Disease Outbreaks In Ukraine Could Be A Less Visible Impact Of War

Russia's invasion of Ukraine has caused widespread devastation throughout the country, resulting in mass casualties and serious injuries in need of immediate medical treatment. However, the health consequences of the war could extend far beyond the effects of combat, bombings, and shellings. According to the New York Times, experts are sounding the alarm on a less visible impact of the war: disease outbreaks. In addition to a potential rise in COVID-19 cases, Ukraine could also see a surge in other infectious diseases, including HIV, hepatitis, and tuberculosis.

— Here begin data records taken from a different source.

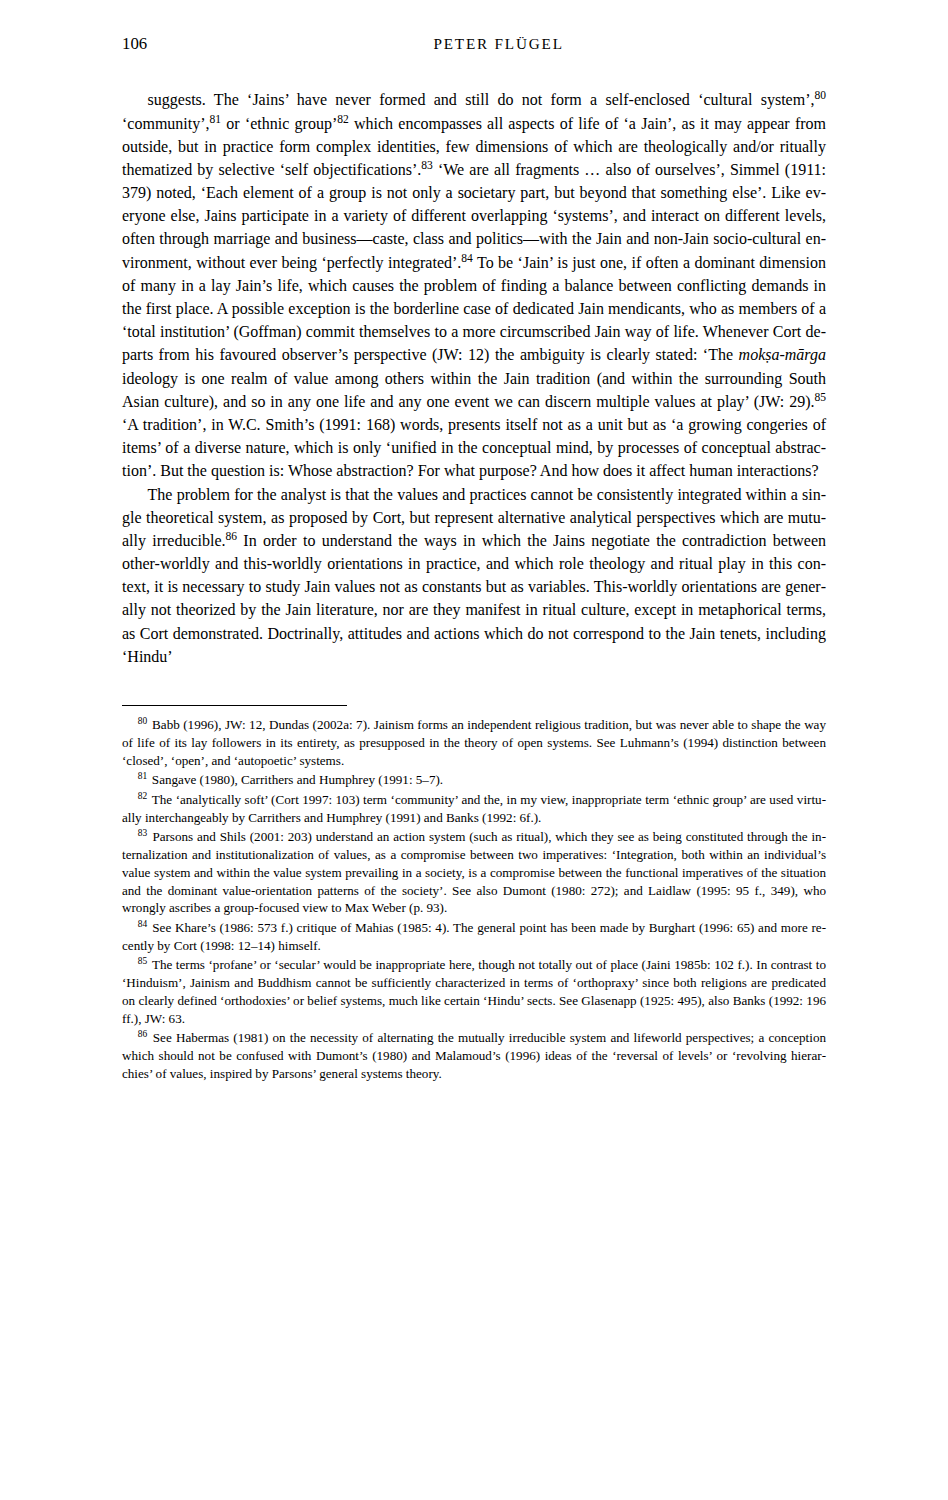106 Peter Flügel
suggests. The ‘Jains’ have never formed and still do not form a self-enclosed ‘cultural system’,80 ‘community’,81 or ‘ethnic group’82 which encompasses all aspects of life of ‘a Jain’, as it may appear from outside, but in practice form complex identities, few dimensions of which are theologically and/or ritually thematized by selective ‘self objectifications’.83 ‘We are all fragments … also of ourselves’, Simmel (1911: 379) noted, ‘Each element of a group is not only a societary part, but beyond that something else’. Like everyone else, Jains participate in a variety of different overlapping ‘systems’, and interact on different levels, often through marriage and business—caste, class and politics—with the Jain and non-Jain socio-cultural environment, without ever being ‘perfectly integrated’.84 To be ‘Jain’ is just one, if often a dominant dimension of many in a lay Jain’s life, which causes the problem of finding a balance between conflicting demands in the first place. A possible exception is the borderline case of dedicated Jain mendicants, who as members of a ‘total institution’ (Goffman) commit themselves to a more circumscribed Jain way of life. Whenever Cort departs from his favoured observer’s perspective (JW: 12) the ambiguity is clearly stated: ‘The mokṣa-mārga ideology is one realm of value among others within the Jain tradition (and within the surrounding South Asian culture), and so in any one life and any one event we can discern multiple values at play’ (JW: 29).85 ‘A tradition’, in W.C. Smith’s (1991: 168) words, presents itself not as a unit but as ‘a growing congeries of items’ of a diverse nature, which is only ‘unified in the conceptual mind, by processes of conceptual abstraction’. But the question is: Whose abstraction? For what purpose? And how does it affect human interactions?
The problem for the analyst is that the values and practices cannot be consistently integrated within a single theoretical system, as proposed by Cort, but represent alternative analytical perspectives which are mutually irreducible.86 In order to understand the ways in which the Jains negotiate the contradiction between other-worldly and this-worldly orientations in practice, and which role theology and ritual play in this context, it is necessary to study Jain values not as constants but as variables. This-worldly orientations are generally not theorized by the Jain literature, nor are they manifest in ritual culture, except in metaphorical terms, as Cort demonstrated. Doctrinally, attitudes and actions which do not correspond to the Jain tenets, including ‘Hindu’
80 Babb (1996), JW: 12, Dundas (2002a: 7). Jainism forms an independent religious tradition, but was never able to shape the way of life of its lay followers in its entirety, as presupposed in the theory of open systems. See Luhmann’s (1994) distinction between ‘closed’, ‘open’, and ‘autopoetic’ systems.
81 Sangave (1980), Carrithers and Humphrey (1991: 5–7).
82 The ‘analytically soft’ (Cort 1997: 103) term ‘community’ and the, in my view, inappropriate term ‘ethnic group’ are used virtually interchangeably by Carrithers and Humphrey (1991) and Banks (1992: 6f.).
83 Parsons and Shils (2001: 203) understand an action system (such as ritual), which they see as being constituted through the internalization and institutionalization of values, as a compromise between two imperatives: ‘Integration, both within an individual’s value system and within the value system prevailing in a society, is a compromise between the functional imperatives of the situation and the dominant value-orientation patterns of the society’. See also Dumont (1980: 272); and Laidlaw (1995: 95 f., 349), who wrongly ascribes a group-focused view to Max Weber (p. 93).
84 See Khare’s (1986: 573 f.) critique of Mahias (1985: 4). The general point has been made by Burghart (1996: 65) and more recently by Cort (1998: 12–14) himself.
85 The terms ‘profane’ or ‘secular’ would be inappropriate here, though not totally out of place (Jaini 1985b: 102 f.). In contrast to ‘Hinduism’, Jainism and Buddhism cannot be sufficiently characterized in terms of ‘orthopraxy’ since both religions are predicated on clearly defined ‘orthodoxies’ or belief systems, much like certain ‘Hindu’ sects. See Glasenapp (1925: 495), also Banks (1992: 196 ff.), JW: 63.
86 See Habermas (1981) on the necessity of alternating the mutually irreducible system and lifeworld perspectives; a conception which should not be confused with Dumont’s (1980) and Malamoud’s (1996) ideas of the ‘reversal of levels’ or ‘revolving hierarchies’ of values, inspired by Parsons’ general systems theory.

Although Ukraine struggled with infectious disease epidemics even before the war, current conditions could result in what is being referred to as a public health disaster. That's because many Ukrainians are already living with HIV or hepatitis C, and with such low vaccination rates against diseases like polio and measles, overcrowded and unsanitary conditions could lead to major outbreaks. The war has also resulted in substantial delays in diagnosis and treatment, which could have serious long-term health consequences for people with chronic conditions.

Hospitals are struggling to treat people

According to CNN, the fighting has damaged and destroyed many hospitals and medical facilities across the country, disrupting the nation's health care system, which was already fragile to begin with. So far, there have been 31 reported attacks on Ukraine's health care system, 24 of which were direct attacks on hospitals. This means that many Ukrainians no longer have access to potentially life-saving medical care.

Kate White, an emergency program manager for Doctors Without Borders, told CNN that many cities now lack electricity and clean water, placing the population at an increased risk of contracting infectious diseases. Although there are hospitals that are still operational, dwindling medical supplies make it difficult for doctors to provide adequate care to everyone in need. As a result, conflict-related injuries are taking precedent over infectious diseases, causing other conditions to worsen. According to White, this is only the beginning of the "burden that the health system is going to face" as the war continues to escalate.